The High Availability Name Node feature in HDFS allows a name node to fail over to a standby name node. The dfs.client.failover.max.attempts configuration parameter (in hdfs-site.xml) specifies how many attempts to make when failing over. Vertica uses a default value of 4 if this parameter is not set. After reaching the maximum number of failover attemps, Vertica concludes that the HDFS cluster is unavailable and aborts the operation. A second parameter, ipc.client.connect.retry.interval, specifies the time to wait between attempts, with typical values being 10 to 20 seconds.

Cloudera and Hortonworks both provide tools to automatically generate configuration files. These tools can set the maximum number of failover attempts to a much higher number (50 or 100). If the HDFS cluster is unavailable (all name nodes are unreachable), Vertica can appear to hang for an extended period (minutes to hours) while trying to connect.
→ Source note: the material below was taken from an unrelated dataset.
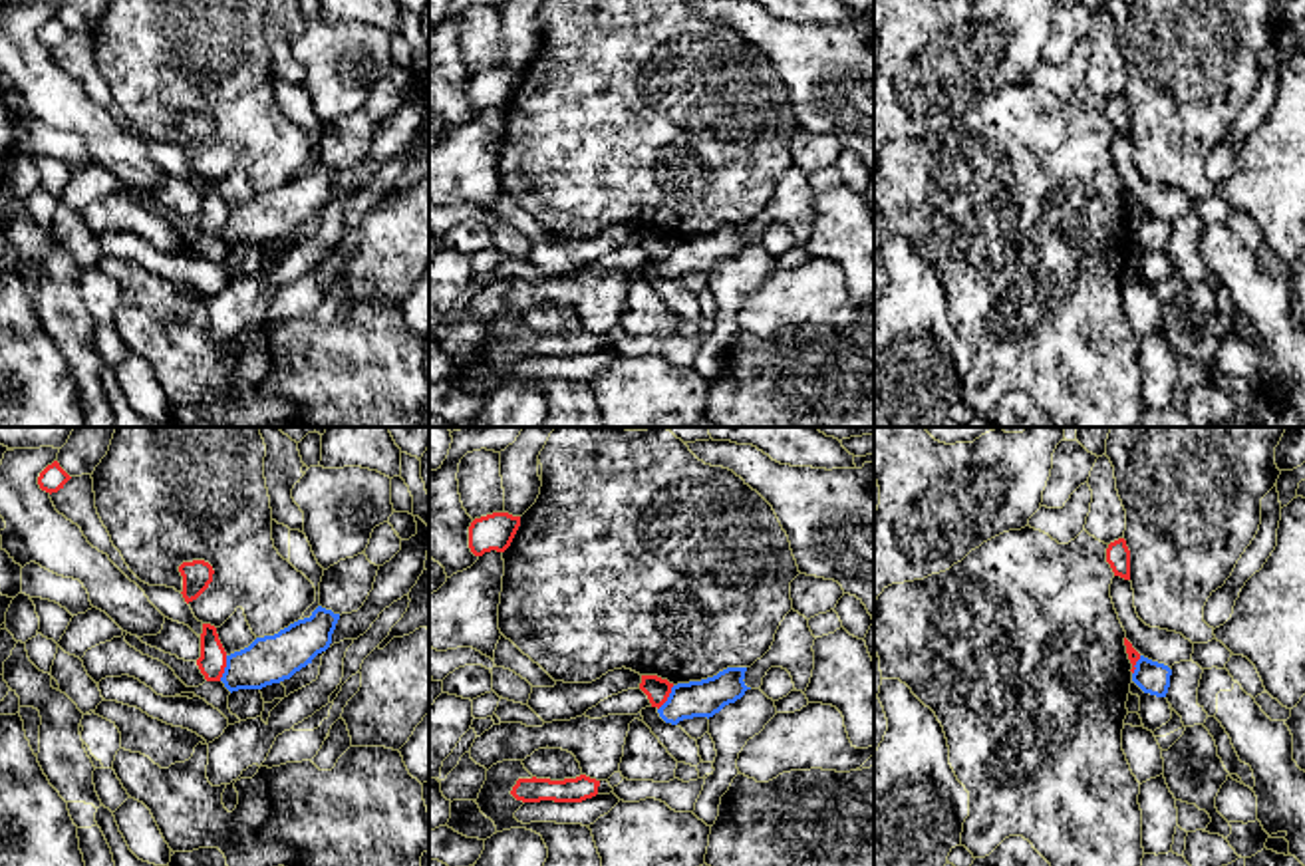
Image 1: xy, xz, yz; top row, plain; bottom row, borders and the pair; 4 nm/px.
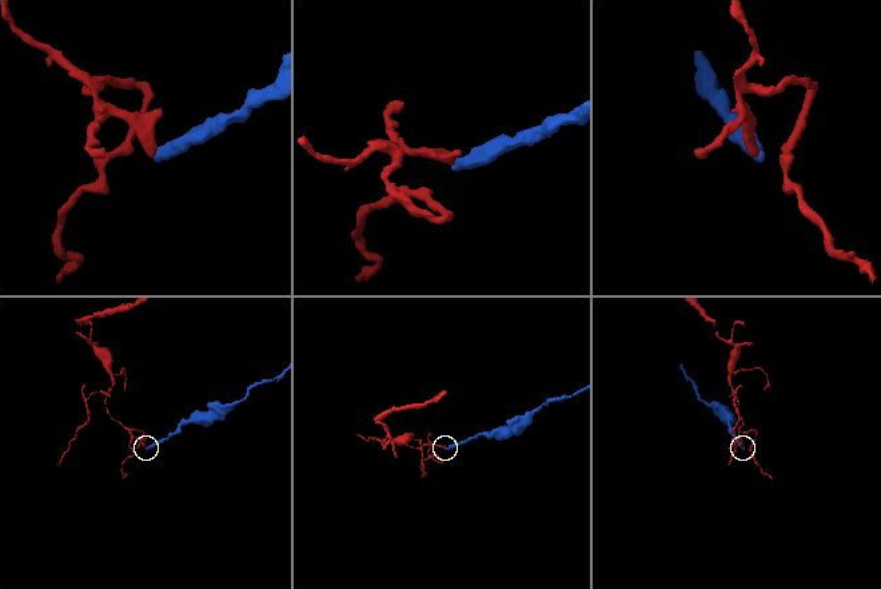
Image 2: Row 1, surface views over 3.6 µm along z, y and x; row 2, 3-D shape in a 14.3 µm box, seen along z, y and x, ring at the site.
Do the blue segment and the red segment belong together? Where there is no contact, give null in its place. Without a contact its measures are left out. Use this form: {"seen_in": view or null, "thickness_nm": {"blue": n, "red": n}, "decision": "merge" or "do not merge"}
{"seen_in": "xy", "thickness_nm": {"blue": 190, "red": 110}, "decision": "do not merge"}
Failover attempts are logged in the QUERY_EVENTS system table. The following example shows how to query this table to find these events:

=> SELECT event_category, event_type, event_description, operator_name, 
   event_details, count(event_type) AS count 
   FROM query_events 
   WHERE event_type ilike 'LibHDFS++ FAILOVER RETRY' 
   GROUP BY event_category, event_type, event_description, operator_name, event_details;
-[ RECORD 1 ]-----+---------------------------------------
event_category    | EXECUTION
event_type        | LibHDFS++ FAILOVER RETRY
event_description | LibHDFS++ Namenode failover and retry.
operator_name     | LibHDFS++ FileSystem
event_details     | Libhdfs++ request failed on ns
count             | 4		

You can either wait for Vertica to complete or abort the connection, or set the dfs.client.failover.max.attempts parameter to a lower value.